Key Takeaways & Conclusion
- Chemoimmunotherapy is effective: Both neoadjuvant and adjuvant approaches led to improved 18-month DMFS, especially in stage II disease for adjuvant and stage IIIA for neoadjuvant therapy.
- Underutilization persists: Despite regulatory approvals, real-world uptake remains low, pointing to barriers in guideline implementation, access, and clinician awareness.
- Biomarker testing is essential: Low testing rates for EGFR, ALK, and PD-L1 hinder appropriate patient selection and may lead to suboptimal outcomes, particularly in populations who derive no benefit from immunotherapy (e.g., EGFR-mutant NSCLC).
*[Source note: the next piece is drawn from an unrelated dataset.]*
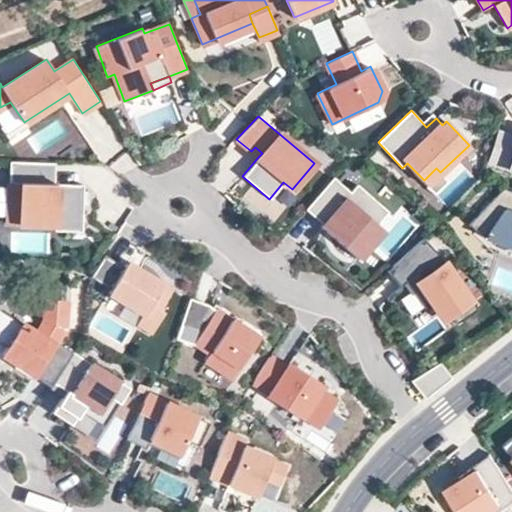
[(255,147),(251,151),(258,157),(262,153),(255,147)]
- Longer immunotherapy improves outcomes: A strong association between longer treatment duration and better survival in the adjuvant setting suggests the need for full-course adherence.
Clinical recommendations
- Multidisciplinary evaluation is critical for early-stage NSCLC.
- Better integration of biomarker testing into pre-treatment workflows is urgently needed.
- Policies should support testing access and streamline reimbursement.
In summary, this nationwide cohort study offers robust real-world evidence confirming the benefit of chemoimmunotherapy in resectable NSCLC while also shedding light on critical implementation gaps. As perioperative immunotherapy becomes standard care, improving access and adherence will be vital for maximizing patient outcomes.